The shows featured major opening acts to help justify the average ticket price $16. When the tour rolled into Los Angeles on October 9, the Stones would be supported by George Thorogood and the Destroyers, J. Geils Band and... Prince. Prince as a critical darling at the time, having released his breakout 1980 full-length, Dirty Mind, and was soon to share the follow-up, Controversy. Stone singer Mick Jagger had seen Prince play at the Ritz in New York on the Dirty Mind tour, and was immediately taken with the rising star, leading to him being part of the Stones '81 stadium tour.
The Los Angeles concerts were daytime shows, and Prince hit the stage in the middle of the sweltering hot afternoon in front of nearly 95,000 people. As bass player Brown Mark remembered, it was a chaotic moment that quickly turned hostile:
"As the curtains opened, the drums started beating and all I can remember was the site of a massive herd of bodies all piled together like cattle; 94,000 if I can remember correctly. Everyone was hot and sweaty from the heat, screaming and dancing to the music, holding up beer cans and bottles. I couldn’t even hear the band, the crowd was so loud! On each side of the coliseum were these massive water hoses spraying every one down to keep them from dehydrating. As we finished the first song, I noticed people not liking what they were hearing. This was a crowd of Stones fans, predominately bikers, and they wanted to hear rock music. We changed up the set in an instant and started performing 'Bambi,' but the audience, not being familiar with this music, became very violent."
According to the bassist, the scene became one of enduring the crowd's growing anger at seeing this multi-ethnic band led by a man wearing bikini briefs under a trench coat.
"The scene shifted quickly as the crowed began to up their middle finger, hollering out all sorts of profanities. Next thing I noticed was food starting to fly through the air like a dark thunder cloud," Brown Mark continued. "Imagine 94,000 people throwing food at each other; it was the craziest thing I had ever seen in my life. I got hit in the shoulder with a bag of fried chicken; then my guitar got knocked out of tune by a large grapefruit that hit the tuning keys, and I knew then it was time to run. I dropped that guitar and started flying, but the funny thing was, everyone else was already gone! They were smart enough to get the heck out of there not knowing what was going to happen at that point."
A humiliated Prince fled back to Minnesota, and it took pleading from Mick Jagger himself to coax the artist back to L.A. for the second show. When Prince hit the stage for the second show, again the crowd booed him mercilessly, pelting the stage with trash. It would be the last time Prince would ever be an opening act.
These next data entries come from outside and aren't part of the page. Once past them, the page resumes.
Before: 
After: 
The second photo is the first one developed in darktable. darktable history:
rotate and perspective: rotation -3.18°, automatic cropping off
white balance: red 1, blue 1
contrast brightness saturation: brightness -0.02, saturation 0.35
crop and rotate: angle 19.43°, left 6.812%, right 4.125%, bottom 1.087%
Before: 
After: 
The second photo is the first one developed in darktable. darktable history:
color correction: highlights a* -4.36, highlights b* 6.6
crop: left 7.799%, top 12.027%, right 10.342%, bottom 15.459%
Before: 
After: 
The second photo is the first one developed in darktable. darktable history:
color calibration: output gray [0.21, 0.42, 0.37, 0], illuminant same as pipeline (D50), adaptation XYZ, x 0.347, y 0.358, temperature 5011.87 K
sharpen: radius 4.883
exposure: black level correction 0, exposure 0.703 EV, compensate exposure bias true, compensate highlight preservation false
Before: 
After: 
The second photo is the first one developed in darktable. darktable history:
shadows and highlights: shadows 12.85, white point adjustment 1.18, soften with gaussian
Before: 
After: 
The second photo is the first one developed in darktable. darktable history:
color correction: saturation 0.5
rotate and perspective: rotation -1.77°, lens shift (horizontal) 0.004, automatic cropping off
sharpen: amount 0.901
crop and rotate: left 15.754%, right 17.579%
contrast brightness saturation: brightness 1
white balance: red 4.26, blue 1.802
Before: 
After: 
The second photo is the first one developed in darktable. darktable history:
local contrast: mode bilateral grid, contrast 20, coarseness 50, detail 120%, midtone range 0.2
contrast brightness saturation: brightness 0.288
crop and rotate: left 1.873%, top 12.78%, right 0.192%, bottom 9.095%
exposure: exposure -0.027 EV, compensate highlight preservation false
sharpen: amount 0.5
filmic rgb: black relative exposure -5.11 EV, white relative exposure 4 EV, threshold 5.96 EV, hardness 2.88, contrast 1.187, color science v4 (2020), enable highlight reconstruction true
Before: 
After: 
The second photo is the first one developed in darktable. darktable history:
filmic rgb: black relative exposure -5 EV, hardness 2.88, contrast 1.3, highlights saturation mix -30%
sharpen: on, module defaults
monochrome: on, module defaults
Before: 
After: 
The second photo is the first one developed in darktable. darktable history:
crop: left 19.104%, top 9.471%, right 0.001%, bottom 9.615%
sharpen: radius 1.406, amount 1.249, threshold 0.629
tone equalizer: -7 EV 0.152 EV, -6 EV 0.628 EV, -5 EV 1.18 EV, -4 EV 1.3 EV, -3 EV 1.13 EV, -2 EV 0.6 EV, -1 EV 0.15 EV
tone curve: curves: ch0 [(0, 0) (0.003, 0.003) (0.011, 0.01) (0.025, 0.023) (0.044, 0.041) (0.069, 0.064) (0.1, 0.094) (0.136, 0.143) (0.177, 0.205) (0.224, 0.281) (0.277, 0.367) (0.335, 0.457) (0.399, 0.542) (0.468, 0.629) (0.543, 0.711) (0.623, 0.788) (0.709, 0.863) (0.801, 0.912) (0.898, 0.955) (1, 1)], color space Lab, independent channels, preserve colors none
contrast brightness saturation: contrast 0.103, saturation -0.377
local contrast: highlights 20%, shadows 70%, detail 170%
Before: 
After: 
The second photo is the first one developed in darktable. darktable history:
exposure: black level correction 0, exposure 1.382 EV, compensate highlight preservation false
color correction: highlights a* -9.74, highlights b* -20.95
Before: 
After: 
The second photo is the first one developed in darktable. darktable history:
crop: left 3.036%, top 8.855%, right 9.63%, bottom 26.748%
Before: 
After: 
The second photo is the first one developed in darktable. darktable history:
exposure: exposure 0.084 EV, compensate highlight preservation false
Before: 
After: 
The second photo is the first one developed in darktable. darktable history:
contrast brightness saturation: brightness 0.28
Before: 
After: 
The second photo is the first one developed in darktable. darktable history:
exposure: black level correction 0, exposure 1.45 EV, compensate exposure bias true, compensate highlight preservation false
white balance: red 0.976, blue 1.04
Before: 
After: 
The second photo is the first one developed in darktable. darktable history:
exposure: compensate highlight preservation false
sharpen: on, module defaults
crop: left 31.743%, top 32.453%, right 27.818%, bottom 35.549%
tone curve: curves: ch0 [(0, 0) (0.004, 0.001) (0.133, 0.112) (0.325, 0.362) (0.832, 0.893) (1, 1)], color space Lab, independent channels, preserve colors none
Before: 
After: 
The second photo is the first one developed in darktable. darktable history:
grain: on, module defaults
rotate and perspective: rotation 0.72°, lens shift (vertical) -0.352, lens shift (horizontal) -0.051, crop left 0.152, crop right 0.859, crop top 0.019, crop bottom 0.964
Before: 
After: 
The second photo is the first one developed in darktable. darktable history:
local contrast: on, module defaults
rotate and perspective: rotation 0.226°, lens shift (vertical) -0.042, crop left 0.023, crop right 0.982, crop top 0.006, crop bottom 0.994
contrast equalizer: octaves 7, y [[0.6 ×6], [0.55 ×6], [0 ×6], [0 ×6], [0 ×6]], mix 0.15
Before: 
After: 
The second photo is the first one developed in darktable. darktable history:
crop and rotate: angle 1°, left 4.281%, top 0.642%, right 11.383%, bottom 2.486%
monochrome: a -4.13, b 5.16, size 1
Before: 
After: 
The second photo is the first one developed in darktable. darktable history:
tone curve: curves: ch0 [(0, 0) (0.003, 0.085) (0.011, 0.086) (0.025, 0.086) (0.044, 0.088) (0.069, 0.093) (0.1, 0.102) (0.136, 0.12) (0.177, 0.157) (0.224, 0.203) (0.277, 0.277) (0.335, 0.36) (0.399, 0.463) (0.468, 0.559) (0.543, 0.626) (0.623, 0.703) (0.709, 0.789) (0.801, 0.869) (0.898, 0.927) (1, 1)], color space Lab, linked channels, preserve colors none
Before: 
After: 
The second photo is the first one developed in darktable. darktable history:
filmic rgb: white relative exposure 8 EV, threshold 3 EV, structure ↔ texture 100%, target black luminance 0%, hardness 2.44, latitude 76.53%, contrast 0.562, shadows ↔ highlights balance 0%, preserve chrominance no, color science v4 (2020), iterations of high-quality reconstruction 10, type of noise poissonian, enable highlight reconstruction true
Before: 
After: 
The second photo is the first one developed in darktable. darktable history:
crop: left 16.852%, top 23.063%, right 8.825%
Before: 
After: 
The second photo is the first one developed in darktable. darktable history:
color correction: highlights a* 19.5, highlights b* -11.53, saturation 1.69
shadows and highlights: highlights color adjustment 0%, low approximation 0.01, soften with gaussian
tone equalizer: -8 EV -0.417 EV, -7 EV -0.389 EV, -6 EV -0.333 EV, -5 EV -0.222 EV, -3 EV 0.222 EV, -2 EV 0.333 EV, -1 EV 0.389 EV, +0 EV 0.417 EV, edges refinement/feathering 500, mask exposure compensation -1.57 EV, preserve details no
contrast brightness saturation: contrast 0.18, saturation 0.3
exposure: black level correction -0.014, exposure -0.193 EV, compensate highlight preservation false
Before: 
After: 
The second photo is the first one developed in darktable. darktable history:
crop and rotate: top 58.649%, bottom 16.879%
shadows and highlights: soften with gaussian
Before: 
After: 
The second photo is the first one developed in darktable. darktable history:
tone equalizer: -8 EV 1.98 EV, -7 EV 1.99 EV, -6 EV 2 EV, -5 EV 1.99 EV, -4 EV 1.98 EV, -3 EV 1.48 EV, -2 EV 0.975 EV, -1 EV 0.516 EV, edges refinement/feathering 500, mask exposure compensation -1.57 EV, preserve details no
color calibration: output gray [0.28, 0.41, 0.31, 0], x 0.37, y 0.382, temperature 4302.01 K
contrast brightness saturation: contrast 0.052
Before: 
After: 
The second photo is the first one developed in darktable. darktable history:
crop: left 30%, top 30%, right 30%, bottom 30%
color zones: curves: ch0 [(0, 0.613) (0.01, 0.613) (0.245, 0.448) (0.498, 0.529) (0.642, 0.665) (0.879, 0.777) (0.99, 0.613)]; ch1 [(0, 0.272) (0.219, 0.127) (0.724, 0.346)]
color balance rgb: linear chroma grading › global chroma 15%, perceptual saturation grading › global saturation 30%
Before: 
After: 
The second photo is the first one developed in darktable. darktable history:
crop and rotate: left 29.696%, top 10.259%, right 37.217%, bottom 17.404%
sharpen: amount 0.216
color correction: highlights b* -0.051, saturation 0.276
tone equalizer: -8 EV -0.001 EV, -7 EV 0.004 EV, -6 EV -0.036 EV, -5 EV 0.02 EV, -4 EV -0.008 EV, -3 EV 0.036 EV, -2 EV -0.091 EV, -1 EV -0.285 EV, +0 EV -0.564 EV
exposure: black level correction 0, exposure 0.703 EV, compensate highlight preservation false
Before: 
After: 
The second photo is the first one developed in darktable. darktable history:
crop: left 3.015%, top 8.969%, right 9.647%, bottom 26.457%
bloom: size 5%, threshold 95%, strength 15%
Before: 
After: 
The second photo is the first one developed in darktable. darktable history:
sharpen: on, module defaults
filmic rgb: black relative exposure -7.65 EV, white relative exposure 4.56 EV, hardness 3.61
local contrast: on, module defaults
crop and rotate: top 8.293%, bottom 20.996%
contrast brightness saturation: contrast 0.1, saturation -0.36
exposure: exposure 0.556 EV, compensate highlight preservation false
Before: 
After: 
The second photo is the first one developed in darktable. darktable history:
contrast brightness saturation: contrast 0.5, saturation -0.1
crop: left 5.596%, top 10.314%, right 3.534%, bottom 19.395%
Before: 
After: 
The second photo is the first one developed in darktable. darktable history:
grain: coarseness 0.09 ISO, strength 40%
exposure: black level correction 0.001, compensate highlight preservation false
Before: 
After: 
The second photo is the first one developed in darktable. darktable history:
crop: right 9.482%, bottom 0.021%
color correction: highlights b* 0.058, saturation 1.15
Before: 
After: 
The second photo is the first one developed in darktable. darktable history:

"I wish him luck. He's got a problem with his attitude and it comes across on record," Keith Richards sniffed to MUSICAN magazine in 1983. "Prince has to find out what it means to be a prince. That's the trouble with conferring a title on yourself before you've proved it. That was his attitude when he opened for us on tour, and it was insulting to our audience. You don't try to knock off the headline like that when you're playing a Stones crowd. You'd be much better off just being yourself and projecting that. He's a prince who thinks he's a king already. Good luck to him."
In 1984, Prince would release Purple Rain, changing the face of contemporary music forever. In 2004, he was inducted into the Rock and Roll Hall of Fame.